The filing is the first official link between the Visalia Ransacker and the East Area Rapist (EAR) and Original Night Stalker (ONS) cases collectively referred to as the Golden State Killer (GSK). DeAngelo has already been charged with 12 murders associated with the GSK case including four in Santa Barbara County, two in Sacramento County, two in Ventura County, and four in Orange County. Unlike those cases, Ward said there is no DNA evidence linking DeAngelo to the Ransacker crimes or to homicides in other counties.
“Time is not on our side and that will be one of our challenges moving forward,” Ward said. “But that’s something we have overcome before.”
Ward said Assistant District Attorney David Alavezos and Senior Deputy DA Mitch Niayesh have been appointed to the case. Ward ended his statement by asking the community to be patient as they begin preparing a case against DeAngelo based on both crime patterns and physical evidence. DeAngelo remains in custody in Sacramento County where he was arrested.
“There will be an appropriate time when more information will come out,” Ward said.

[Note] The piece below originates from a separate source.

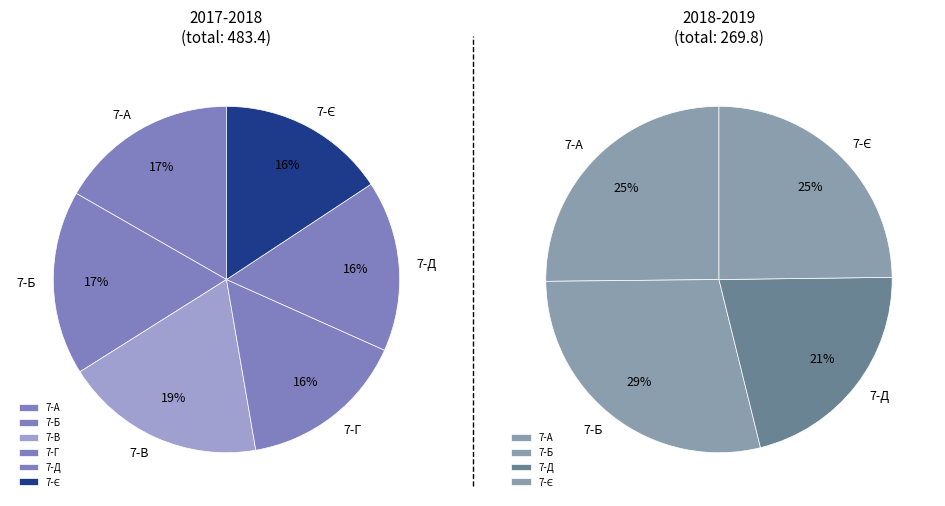

To the nearest percent, what is the difference between the largest and smallest slice percentages?

3%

Ward said he and the other four district attorneys are still in discussions regarding jurisdictions for trial. The DAs may decide to have one county try DeAngelo for crimes in multiple counties.
This wouldn’t be a first for Tulare County. In 2014, Ward’s office began the trial of Jose Manual Martinez, 53, of Richgrove. The DA tried the hitman known as “El Mano Negro” (translated the Black Hand) for nine murders, including two in Kern County and one in Santa Barbara County, where Martinez also attempted to kill a witness to that crime.